Urban Fellows Project wins $1.6 million NSF grant
Money sends grad students to teach science at local schools
Most teachers frown on projectiles flying around their classrooms, but Jon Celli actually encouraged physics students at Newton South High School to shoot marbles out of a makeshift spring-loaded cannon. “They got a big kick out of calculating where the marble would land based on the angle of the cannon and the laws of physics,” he says.
Last year Celli (CAS’02, GRS’06) took part in Project STAMP — Science, Technology, and Math Partnerships — a BU program that pairs graduate fellows with teachers in public schools in Boston, Quincy, Chelsea, and Newton.
Funded by the National Science Foundation’s Graduate Teaching Fellows in K-12 (GK-12) program, Project STAMP has placed 46 BU undergraduate and graduate fellows in high school physics, biology, chemistry, engineering, and mathematics classes in the past four years. In a separate GK-12 initiative at BU, the GRS Center for Polymer Studies has supported 20 graduate fellows and 8 undergraduates in a similar endeavor.
This fall, thanks to a $1.6 million NSF grant, the two initiatives merged into the BU Urban Fellows Project, which in the next five years will send more than 60 BU students into Boston-area schools. The grant enables the program to strengthen its fellowship training courses, including eight-week summer workshops, and make them available to more graduate students. The fellows will continue working 10 hours a week in classrooms for an entire school year, assisting teachers with lectures, labs, and curriculum planning.
The NSF initiated the GK-12 project in 1999 to improve the quality of science education at the primary and secondary level. “The goal of the project is to stimulate kids’ interest in science,” says Bennett Goldberg, a College of Arts and Sciences physics professor and chair and co–principal investigator for the grant with H. Eugene Stanley, a fellow CAS physics professor and director of the Polymer Center. “The middle and high school students and their teachers benefit from the research expertise of college students — students who will go on to become physicists, chemists, biologists, mathematicians, and engineers,” says Goldberg. “BU students are also role models for the kids, dispelling the notion that people who are interested in science careers are geeks.”

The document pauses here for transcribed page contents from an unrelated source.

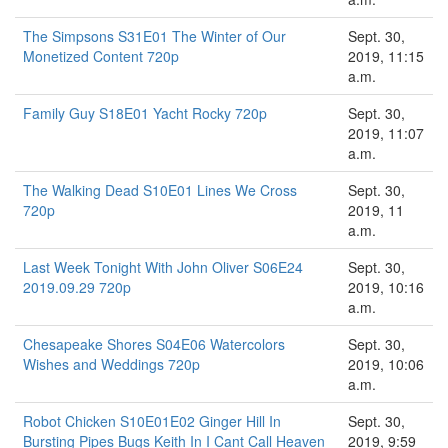
The Simpsons S31E01 The Winter of Our
Sept. 30,
Monetized Content 720p
2019, 11:15
a.m.
Family Guy S18E01 Yacht Rocky 720p
Sept. 30,
2019, 11:07
a.m.
The Walking Dead S10E01 Lines We Cross
Sept. 30,
720p
2019, 11
a.m.
Last Week Tonight With John Oliver S06E24
Sept. 30,
2019.09.29 720p
2019, 10:16
a.m.
Chesapeake Shores S04E06 Watercolors
Sept. 30,
Wishes and Weddings 720p
2019, 10:06
a.m.
Robot Chicken S10E01E02 Ginger Hill In
Sept. 30,
Bursting Pipes Bugs Keith In I Cant Call Heaven
2019, 9:59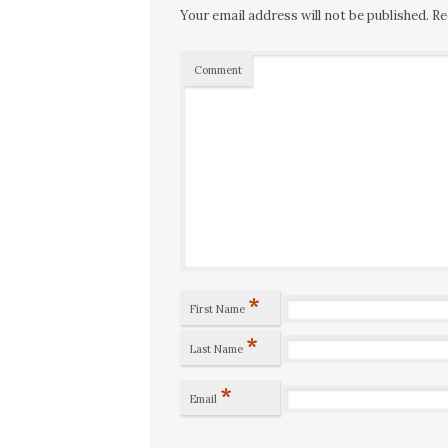
Your email address will not be published.
Re
Comment
*
First Name
*
Last Name
*
Email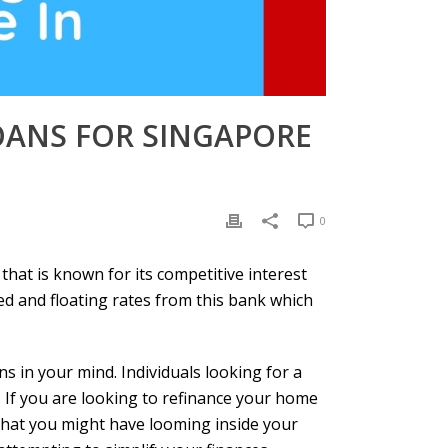
ANS FOR SINGAPORE
0
that is known for its competitive interest
ed and floating rates from this bank which
s in your mind. Individuals looking for a
If you are looking to refinance your home
s that you might have looming inside your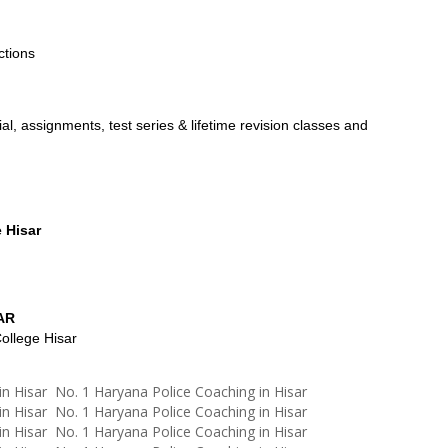
ctions
l, assignments, test series & lifetime revision classes and
 Hisar
AR
ollege Hisar
in Hisar No. 1 Haryana Police Coaching in Hisar
in Hisar No. 1 Haryana Police Coaching in Hisar
in Hisar No. 1 Haryana Police Coaching in Hisar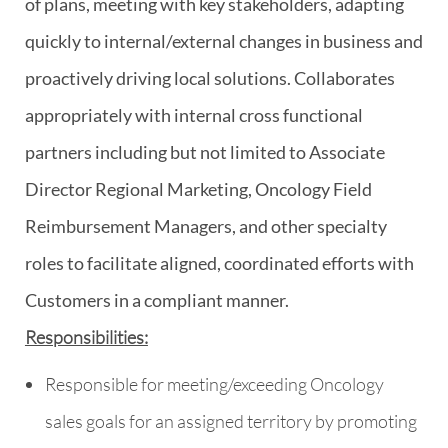
of plans, meeting with key stakeholders, adapting
quickly to internal/external changes in business and
proactively driving local solutions. Collaborates
appropriately with internal cross functional
partners including but not limited to Associate
Director Regional Marketing, Oncology Field
Reimbursement Managers, and other specialty
roles to facilitate aligned, coordinated efforts with
Customers in a compliant manner.
Responsibilities:
Responsible for meeting/exceeding Oncology
sales goals for an assigned territory by promoting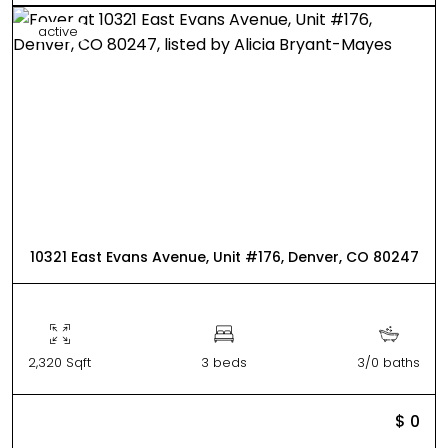
active
10321 East Evans Avenue, Unit #176, Denver, CO 80247
2,320 Sqft
3 beds
3/0 baths
$ 0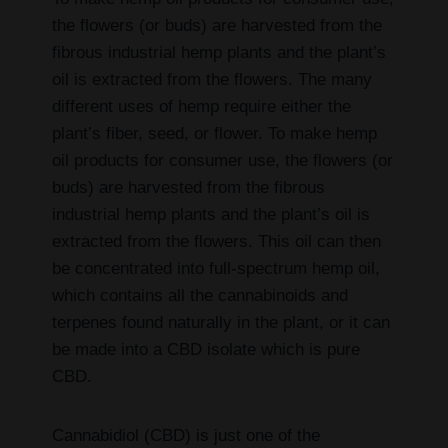
the flowers (or buds) are harvested from the
fibrous industrial hemp plants and the plant’s
oil is extracted from the flowers. The many
different uses of hemp require either the
plant’s fiber, seed, or flower. To make hemp
oil products for consumer use, the flowers (or
buds) are harvested from the fibrous
industrial hemp plants and the plant’s oil is
extracted from the flowers. This oil can then
be concentrated into full-spectrum hemp oil,
which contains all the cannabinoids and
terpenes found naturally in the plant, or it can
be made into a CBD isolate which is pure
CBD.
Cannabidiol (CBD) is just one of the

The teaching experience also helps make the participating fellows more productive graduate students, says Cynthia Brossman, director of the BU Learning Resource Network, which runs the program. “They develop an understanding of public high school education," she says, "and being able to translate esoteric research concepts into simple terms makes them better educators if they decide go into academia.”
Celli is interested in a career in particle physics research, but he doesn’t rule out teaching at the college level. He considers his fellowship experience invaluable because he was able to see firsthand what most interested the students. “Teaching also gave me a different perspective on my own laboratory work,” he says.
Michael Coles (ENG’07), a Ph.D. student in computer engineering, was partnered with teacher Darren Wells’ eighth grade general science class at the Timilty Middle School in Boston’s Roxbury neighborhood last year. Coles says that he and Wells worked well together, often giving each other nonverbal cues when a lesson was fascinating the students — or boring them. And it’s obvious, Wells says, that Coles “got a good perspective of what learning is like at a younger age.”
Although no marbles flew around their classroom, Coles and Wells involved their students in another low-tech experiment: building sundials using plastic coffee stirrers, paper plates, index cards, protractors, rulers, and compasses. “They gained an understanding about basic geometry and shadow effects,” says Coles.
Coles’ presence was certainly appreciated by eighth grader Naomi Escalera. “There were a lot of kids in my class and only one teacher,” she says. “When Mr. Coles came in, he helped a great deal. He is smart and helped me get smarter.”